It's every little boys dream to own a train set, complete with signal box, station and coveted toy trains. And while some little boys grow up, others, like Mike Urry, decide they want a slice of the real thing.

It's every little boys dream to own a train set, complete with signal box, station and coveted toy trains.

And while some little boys grow up, others, like Mike Urry, decide they want a slice of the real thing.

The self confessed Norfolk railway enthusiast from Hellesdon is well on his way to creating his dream of owning his very own station, complete with, he hopes, steam trains.

The 49 year old has bought the former Midland and Great Northern Railway (M&GN) owned Whitwell and Reepham train station in mid Norfolk for £300,000 and a diesel train for £8,000.

And by March next year, 50 years after the MG&N station closed to passengers, the father of two hopes to have a working train station there once again, with at least one train running, a museum and tea room.

It's a little bit different to hid day job running his printed circuit board business, One Way Circuits, at Lenwade, near Reepham.

“It is one of those childhood things, you get a train set. It's grown from that,” said Mr Urry.

“I'm a railway enthusiast and always will be. My brother and I used to go around on the rural rover ticket, you could get all over.

“I don't remember too much about steam, but you could smell it, it was a lovely smell.”

The station has been redundant for years and, after a developer failed to get permission to turn in into homes, it went up for auction on Mr Urry's birthday last year.

It is a slightly larger project than the set bought for him by his wife two years ago.

Unlike its former owner, fondly known as the Muddle and Go Nowhere Railway, he has already set to work clearing the site as he waits for planning permission for building work.

His main plan is to open a museum and tea room to the public, rebuild a signal box, turn the goods shed into an engine shed and to lay track in front of the station, with the aim of having steam trains on the line.

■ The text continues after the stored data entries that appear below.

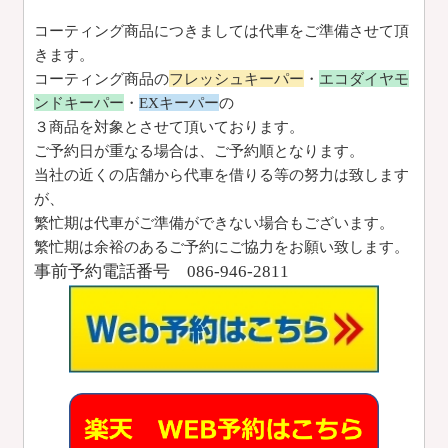
コーティング商品につきましては代車をご準備させて頂
きます。
コーティング商品の
フレッシュキーパー
・
エコダイヤモ
ンドキーパー
・
EXキーパー
の
３商品を対象とさせて頂いております。
ご予約日が重なる場合は、ご予約順となります。
当社の近くの店舗から代車を借りる等の努力は致します
が、
繁忙期は代車がご準備ができない場合もございます。
繁忙期は余裕のあるご予約にご協力をお願い致します。
事前予約電話番号 086-946-2811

Pipe dreams include creating a line between his station to the old Reepham station, where there is also a small museum and tea room, having a restaurant car and train driver training days.

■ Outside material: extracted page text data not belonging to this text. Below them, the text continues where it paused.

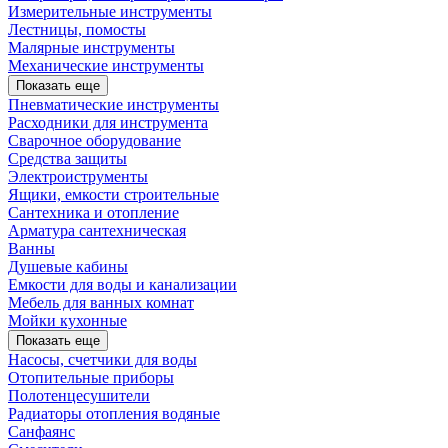
Измерительные инструменты
Лестницы, помосты
Малярные инструменты
Механические инструменты
Показать еще
Пневматические инструменты
Расходники для инструмента
Сварочное оборудование
Средства защиты
Электроиструменты
Ящики, емкости строительные
Сантехника и отопление
Арматура сантехническая
Ванны
Душевые кабины
Емкости для воды и канализации
Мебель для ванных комнат
Мойки кухонные
Показать еще
Насосы, счетчики для воды
Отопительные приборы
Полотенцесушители
Радиаторы отопления водяные
Санфаянс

He says bobble hats were not his style but that he was looking forward to having a play on his real life train set.

“I can see myself playing on it,” he said. “I'm never going to make a lot of money out of it, I just want to bring it back to its former glory.

“It is a great opportunity on one of the lines I like, the Melton Constable to Norwich city,” he said. “It was a sad time when that line closed.”

Once he has got planning permission he will be able to bring his diesel engine, a 1977 ex-MOD engine formerly based at Gosport, to the site.

Villagers have been helping out at the site and it is hoped children from the high school in Reepham can go along and do some work.

“We have had nothing but good responses from people. I'm very impressed by the local support and enthusiasm,” he said.

Mr Urry would like to hear from anyone with any memories, photographs or information about the station. Go to www.whitwellstation.com or email updates@whitwellstation.com.

Whitwell and Reepham station was built in the late 1880s and opened on July 1, 1882.

It is the only one left of five all built to the same plan, the others being Hellesdon, North Walsham Town, Fakenham West and Aylsham North.

When it first opened from Melton Constable to Norwich, the line was called The Lynn & Fakenham Railway.

The Whitwell and Reepham station was in the centre of the agricultural area in Norfolk, farmers would bring their produce to the station, from grain to carrots and fruit, to be transported across the country.

Sugar beet was transported directly from the station to beet factories in the winter months, cattle and hides from a local tanning factory were transported from there and coal was brought in.

It was once controlled by a station master, signal man and porter with a number of other men based in the yard.

A large signal box once stood on the end of the down platform and there was a timber footbridge over the line, replaced by a lattice girder in the 1930s.

The station closed to passengers on February 28, 1959, but the lines were left in place for carrying sand from Drayton and large concrete beams from Lenwade.

The tracks were finally taken up in 1985 after the Lenwade concrete firm closed.